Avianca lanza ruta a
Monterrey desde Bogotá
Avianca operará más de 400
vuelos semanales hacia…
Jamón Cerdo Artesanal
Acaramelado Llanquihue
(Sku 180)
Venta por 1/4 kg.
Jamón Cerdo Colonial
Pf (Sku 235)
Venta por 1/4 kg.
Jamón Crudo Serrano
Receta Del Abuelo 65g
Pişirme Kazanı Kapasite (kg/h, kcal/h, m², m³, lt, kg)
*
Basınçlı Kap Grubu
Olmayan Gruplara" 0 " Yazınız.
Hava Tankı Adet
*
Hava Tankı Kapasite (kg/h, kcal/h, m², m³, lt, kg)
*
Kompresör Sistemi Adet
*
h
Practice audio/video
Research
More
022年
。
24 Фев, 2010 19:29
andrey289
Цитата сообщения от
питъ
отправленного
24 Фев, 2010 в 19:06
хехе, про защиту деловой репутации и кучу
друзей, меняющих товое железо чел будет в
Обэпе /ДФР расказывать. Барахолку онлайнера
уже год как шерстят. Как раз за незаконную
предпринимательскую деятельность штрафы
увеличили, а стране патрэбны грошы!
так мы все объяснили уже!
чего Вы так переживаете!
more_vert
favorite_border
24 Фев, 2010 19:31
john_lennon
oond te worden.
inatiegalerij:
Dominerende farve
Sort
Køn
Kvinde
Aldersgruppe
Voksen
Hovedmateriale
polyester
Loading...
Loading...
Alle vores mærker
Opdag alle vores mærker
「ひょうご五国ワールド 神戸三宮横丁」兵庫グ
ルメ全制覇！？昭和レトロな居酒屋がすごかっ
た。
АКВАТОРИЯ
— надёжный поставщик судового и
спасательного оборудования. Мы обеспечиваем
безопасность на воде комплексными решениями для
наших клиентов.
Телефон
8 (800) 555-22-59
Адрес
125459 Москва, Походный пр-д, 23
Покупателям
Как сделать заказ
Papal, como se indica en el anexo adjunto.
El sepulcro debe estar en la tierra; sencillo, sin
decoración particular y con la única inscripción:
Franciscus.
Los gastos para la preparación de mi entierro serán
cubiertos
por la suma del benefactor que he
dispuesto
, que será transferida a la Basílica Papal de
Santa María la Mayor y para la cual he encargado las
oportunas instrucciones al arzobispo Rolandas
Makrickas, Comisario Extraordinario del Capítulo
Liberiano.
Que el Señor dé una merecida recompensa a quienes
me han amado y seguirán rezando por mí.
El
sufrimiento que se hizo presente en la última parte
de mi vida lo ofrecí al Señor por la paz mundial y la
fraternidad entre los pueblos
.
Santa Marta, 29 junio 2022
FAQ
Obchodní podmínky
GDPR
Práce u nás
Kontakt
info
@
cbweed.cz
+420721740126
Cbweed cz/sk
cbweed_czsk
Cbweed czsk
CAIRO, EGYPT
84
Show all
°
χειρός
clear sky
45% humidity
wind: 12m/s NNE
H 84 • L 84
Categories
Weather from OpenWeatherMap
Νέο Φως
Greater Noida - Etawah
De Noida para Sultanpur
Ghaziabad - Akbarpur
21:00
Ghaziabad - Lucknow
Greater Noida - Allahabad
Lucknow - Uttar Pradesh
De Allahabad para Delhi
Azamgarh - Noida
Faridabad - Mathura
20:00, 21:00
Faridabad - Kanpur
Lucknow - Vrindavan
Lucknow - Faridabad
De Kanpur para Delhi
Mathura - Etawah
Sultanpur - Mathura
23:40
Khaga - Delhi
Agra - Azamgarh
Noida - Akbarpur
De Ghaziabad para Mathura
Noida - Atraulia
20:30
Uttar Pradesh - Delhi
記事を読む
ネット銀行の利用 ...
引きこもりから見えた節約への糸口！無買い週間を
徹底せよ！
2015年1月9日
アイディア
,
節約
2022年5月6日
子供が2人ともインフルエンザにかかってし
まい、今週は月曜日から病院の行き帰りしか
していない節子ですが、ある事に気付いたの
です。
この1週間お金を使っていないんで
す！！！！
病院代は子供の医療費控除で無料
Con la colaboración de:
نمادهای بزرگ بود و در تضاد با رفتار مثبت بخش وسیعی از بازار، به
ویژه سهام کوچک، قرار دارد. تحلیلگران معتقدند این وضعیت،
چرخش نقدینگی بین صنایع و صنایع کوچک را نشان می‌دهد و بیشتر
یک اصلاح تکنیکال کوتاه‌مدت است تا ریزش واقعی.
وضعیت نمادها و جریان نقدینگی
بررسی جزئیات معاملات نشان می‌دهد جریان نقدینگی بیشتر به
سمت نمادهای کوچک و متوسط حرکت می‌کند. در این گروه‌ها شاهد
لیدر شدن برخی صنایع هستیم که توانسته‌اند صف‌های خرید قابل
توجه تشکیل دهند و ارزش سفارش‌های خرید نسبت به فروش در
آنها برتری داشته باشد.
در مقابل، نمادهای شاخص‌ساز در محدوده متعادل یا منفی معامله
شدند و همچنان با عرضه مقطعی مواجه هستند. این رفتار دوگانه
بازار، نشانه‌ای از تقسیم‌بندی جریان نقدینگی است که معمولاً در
▬▬▬
Goal of the exercise: Render as a numbered list, skipping blank lines, the lines from the start of the records through the line containing "El sepulcro debe", including that line.

Response to the exercise:
1. Avianca lanza ruta a
2. Monterrey desde Bogotá
3. Avianca operará más de 400
4. vuelos semanales hacia…
5. Jamón Cerdo Artesanal
6. Acaramelado Llanquihue
7. (Sku 180)
8. Venta por 1/4 kg.
9. Jamón Cerdo Colonial
10. Pf (Sku 235)
11. Venta por 1/4 kg.
12. Jamón Crudo Serrano
13. Receta Del Abuelo 65g
14. Pişirme Kazanı Kapasite (kg/h, kcal/h, m², m³, lt, kg)
15. *
16. Basınçlı Kap Grubu
17. Olmayan Gruplara" 0 " Yazınız.
18. Hava Tankı Adet
19. *
20. Hava Tankı Kapasite (kg/h, kcal/h, m², m³, lt, kg)
21. *
22. Kompresör Sistemi Adet
23. *
24. h
25. Practice audio/video
26. Research
27. More
28. 022年
29. 。
30. 24 Фев, 2010 19:29
31. andrey289
32. Цитата сообщения от
33. питъ
34. отправленного
35. 24 Фев, 2010 в 19:06
36. хехе, про защиту деловой репутации и кучу
37. друзей, меняющих товое железо чел будет в
38. Обэпе /ДФР расказывать. Барахолку онлайнера
39. уже год как шерстят. Как раз за незаконную
40. предпринимательскую деятельность штрафы
41. увеличили, а стране патрэбны грошы!
42. так мы все объяснили уже!
43. чего Вы так переживаете!
44. more_vert
45. favorite_border
46. 24 Фев, 2010 19:31
47. john_lennon
48. oond te worden.
49. inatiegalerij:
50. Dominerende farve
51. Sort
52. Køn
53. Kvinde
54. Aldersgruppe
55. Voksen
56. Hovedmateriale
57. polyester
58. Loading...
59. Loading...
60. Alle vores mærker
61. Opdag alle vores mærker
62. 「ひょうご五国ワールド 神戸三宮横丁」兵庫グ
63. ルメ全制覇！？昭和レトロな居酒屋がすごかっ
64. た。
65. АКВАТОРИЯ
66. — надёжный поставщик судового и
67. спасательного оборудования. Мы обеспечиваем
68. безопасность на воде комплексными решениями для
69. наших клиентов.
70. Телефон
71. 8 (800) 555-22-59
72. Адрес
73. 125459 Москва, Походный пр-д, 23
74. Покупателям
75. Как сделать заказ
76. Papal, como se indica en el anexo adjunto.
77. El sepulcro debe estar en la tierra; sencillo, sin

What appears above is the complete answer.